Whichever one a writer chooses to write a story, the most important thing is to continue in that tense. There is nothing more annoying and sometimes confusing to a reader than a text that moves from past to present to past tense when there is no reason to.

However, a good reason to switch is flashbacks. If you are planning a story that contains a lot of flashbacks, then writing the current day story in present tense and the historical components in past tense is a simple way of demonstrating to the reader which scenes belong to now and which scenes belong to then.

Point of View
There are three kinds of point of view:
*First person – written from the internal point of view of one person (I picked up the clock and saw that the deadline had passed.)
*Second person – written from the internal point of view of one person who isn’t the main focus (You picked up the clock and saw that the deadline had passed.)
*Third person – written from the external point of view (He picked up the clock and saw that the deadline had passed.)

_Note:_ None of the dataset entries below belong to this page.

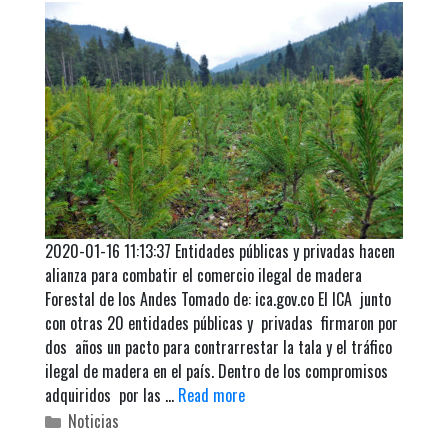
2020-01-16 11:13:37 Entidades públicas y privadas hacen
alianza para combatir el comercio ilegal de madera
Forestal de los Andes Tomado de: ica.gov.co El ICA junto
con otras 20 entidades públicas y privadas firmaron por
dos años un pacto para contrarrestar la tala y el tráfico
ilegal de madera en el país. Dentro de los compromisos
adquiridos por las …
Read more
C
Noticias
a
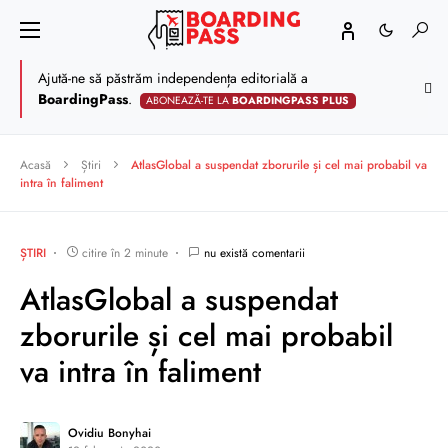
Ajută-ne să păstrăm independența editorială a
BoardingPass
.
ABONEAZĂ-TE LA
BOARDINGPASS PLUS
Acasă
Știri
AtlasGlobal a suspendat zborurile și cel mai probabil va
intra în faliment
ȘTIRI
citire în 2 minute
nu există comentarii
AtlasGlobal a suspendat
zborurile și cel mai probabil
va intra în faliment
Ovidiu Bonyhai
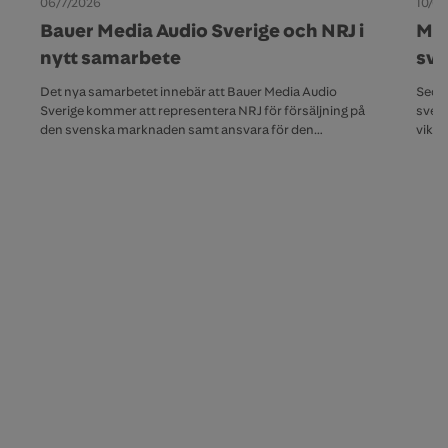
06/7/2026
10/6
Bauer Media Audio Sverige och NRJ i
Mix
nytt samarbete
sve
Det nya samarbetet innebär att Bauer Media Audio
Sedan
Sverige kommer att representera NRJ för försäljning på
svens
den svenska marknaden samt ansvara för den
vikti
tekniska distributionen av NRJ:s regionala
Sveri
radioutsändningar i Sverige. NRJ ansvarar själva för sitt
brans
redaktionella innehåll.
det s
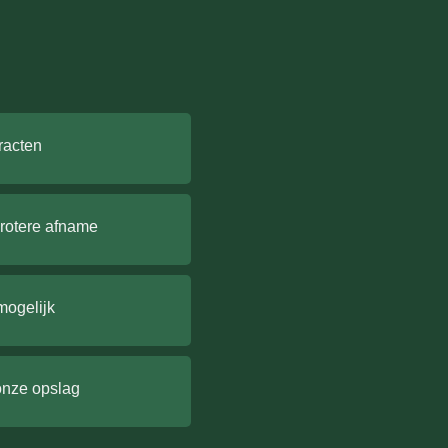
racten
grotere afname
mogelijk
onze opslag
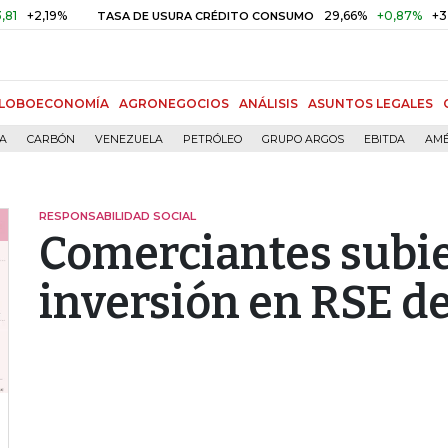
,19%
29,66%
+0,87%
+3,02%
TASA DE USURA CRÉDITO CONSUMO
LOBOECONOMÍA
AGRONEGOCIOS
ANÁLISIS
ASUNTOS LEGALES
ÍA
CARBÓN
VENEZUELA
PETRÓLEO
GRUPO ARGOS
EBITDA
AMÉ
RESPONSABILIDAD SOCIAL
Comerciantes subi
inversión en RSE d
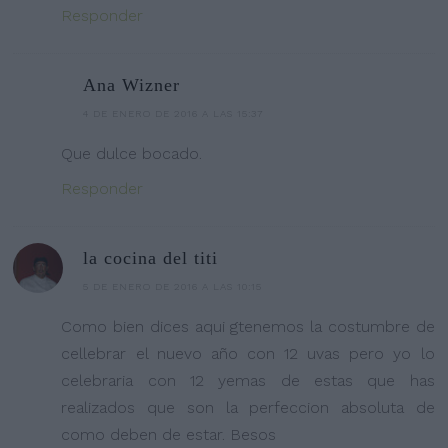
Responder
Ana Wizner
4 DE ENERO DE 2016 A LAS 15:37
Que dulce bocado.
Responder
la cocina del titi
5 DE ENERO DE 2016 A LAS 10:15
Como bien dices aqui gtenemos la costumbre de
cellebrar el nuevo año con 12 uvas pero yo lo
celebraria con 12 yemas de estas que has
realizados que son la perfeccion absoluta de
como deben de estar. Besos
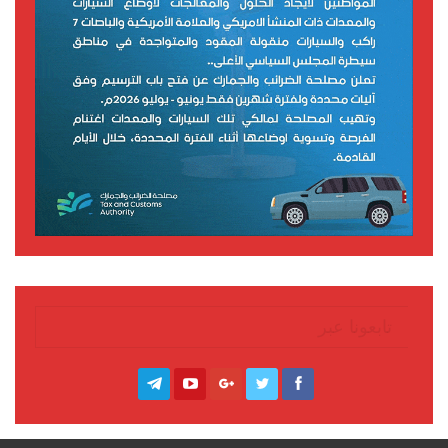
تابعونا عبر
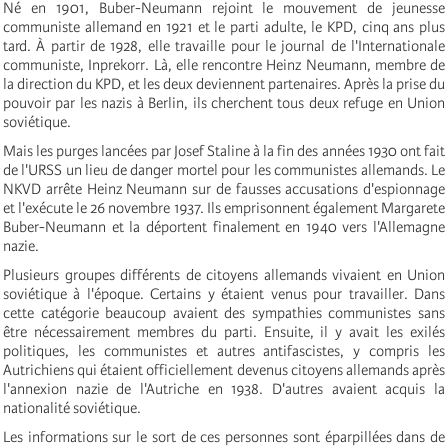
Né en 1901, Buber-Neumann rejoint le mouvement de jeunesse
communiste allemand en 1921 et le parti adulte, le KPD, cinq ans plus
tard. À partir de 1928, elle travaille pour le journal de l'Internationale
communiste, Inprekorr. Là, elle rencontre Heinz Neumann, membre de
la direction du KPD, et les deux deviennent partenaires. Après la prise du
pouvoir par les nazis à Berlin, ils cherchent tous deux refuge en Union
soviétique.
Mais les purges lancées par Josef Staline à la fin des années 1930 ont fait
de l'URSS un lieu de danger mortel pour les communistes allemands. Le
NKVD arrête Heinz Neumann sur de fausses accusations d'espionnage
et l'exécute le 26 novembre 1937. Ils emprisonnent également Margarete
Buber-Neumann et la déportent finalement en 1940 vers l'Allemagne
nazie.
Plusieurs groupes différents de citoyens allemands vivaient en Union
soviétique à l'époque. Certains y étaient venus pour travailler. Dans
cette catégorie beaucoup avaient des sympathies communistes sans
être nécessairement membres du parti. Ensuite, il y avait les exilés
politiques, les communistes et autres antifascistes, y compris les
Autrichiens qui étaient officiellement devenus citoyens allemands après
l'annexion nazie de l'Autriche en 1938. D'autres avaient acquis la
nationalité soviétique.
Les informations sur le sort de ces personnes sont éparpillées dans de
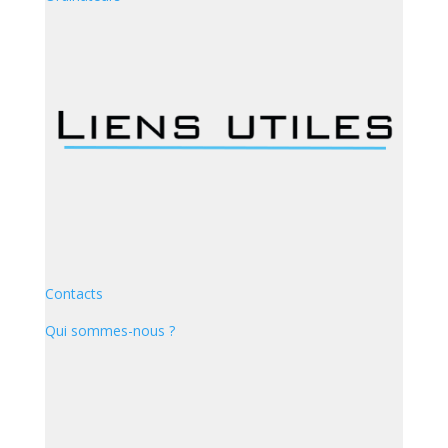
Contacts
Qui sommes-nous ?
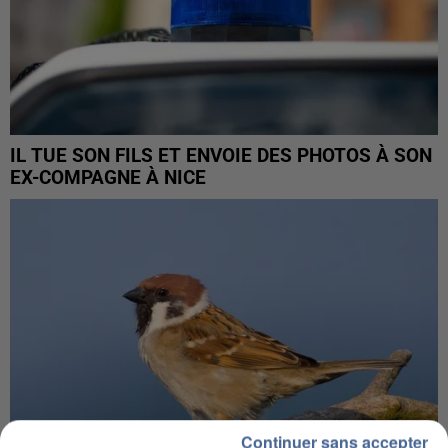
IL TUE SON FILS ET ENVOIE DES PHOTOS À SON
EX-COMPAGNE À NICE
Continuer sans accepter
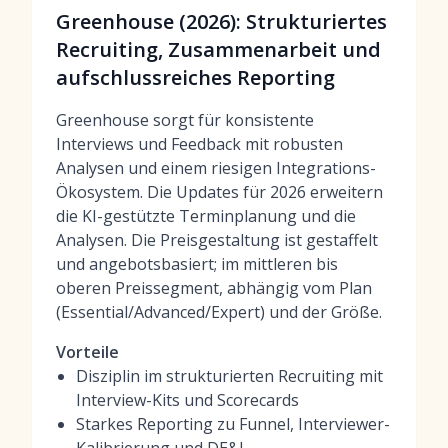
Greenhouse (2026): Strukturiertes
Recruiting, Zusammenarbeit und
aufschlussreiches Reporting
Greenhouse sorgt für konsistente
Interviews und Feedback mit robusten
Analysen und einem riesigen Integrations-
Ökosystem. Die Updates für 2026 erweitern
die KI-gestützte Terminplanung und die
Analysen. Die Preisgestaltung ist gestaffelt
und angebotsbasiert; im mittleren bis
oberen Preissegment, abhängig vom Plan
(Essential/Advanced/Expert) und der Größe.
Vorteile
Disziplin im strukturierten Recruiting mit
Interview-Kits und Scorecards
Starkes Reporting zu Funnel, Interviewer-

There are benefits to each point of view but there are also limitations. Obviously if you choose to write in the first person, your story can never reveal anything more than that one person knows. You can’t write a scene in which a bomb is ticking away underneath a car that person is sitting in without that person knowing the bomb is there, which would make them a pretty stupid person unless you write it as “I didn’t know it at the time but…”, which would also make it necessary to write in the past tense.

Second person point of view is relatively rare but a good example of it is We Need to Talk about Kevin, where Eva writes letters to her husband in the wake of their teenage son’s mass killing spree at his local high school. Second person point of view is often half first person point of view as well. Yes, Eva writes to her husband and reminds him of things he did (“You did this, you did that”) but she also writes about herself (“I did this, I did that”). It’s hard to write exclusively in the second person point of view because at some point either the writer wants to reveal the narrator or the reader wants the narrator revealed.

Third person allows a broader story to be told but can still reveal all of those internal thoughts of the main character or characters. I wrote Enemies Closer in the third person but I wrote each chapter from the different third person perspective of a variety of characters. While I was writing from the perspective of one person, I only allowed them to describe what they could see of the other characters, not what the other characters were thinking. If I wanted to reveal that, I had to wait until a chapter from the other character’s perspective came around.

Perspective
And then there’s perspective. You can choose for your narrator to have only a limited perspective, you can choose multiple narrators who each have limited perspectives (but together provide a more complete story), or you can choose for your narrator to know everything. When it’s a narrator who knows everything, it’s often an unseen, uninvolved, godlike third party with an omniscient quality. This perspective means you can reveal parts of the story that the characters themselves don’t know like that previously mentioned bomb ticking under the car. It raises the tension for the readers, who fear for the safety of the oblivious character.

Choosing a limited perspective, however, allows for the readers to experience the same emotions – surprise, shock, disgust, fear – as they discover things at the same time as the characters do.
Again, once you’ve made this choice, you have to stick to it. You can’t have a story with limited perspective and still tell readers things your characters don’t know. It’s illogical. And unless you want to be accused of massive plot holes (“The main character couldn’t have possibly known that and yet suddenly, for some reason, he does.”), logic is important.

*****

To readers who aren’t writers as well, these might seem like very small choices to make but when the wrong decision is made, the important of these choices become obvious. Spending a little more time considering the alternatives might prevent a terrible mistake and a lengthy, painful rewrite.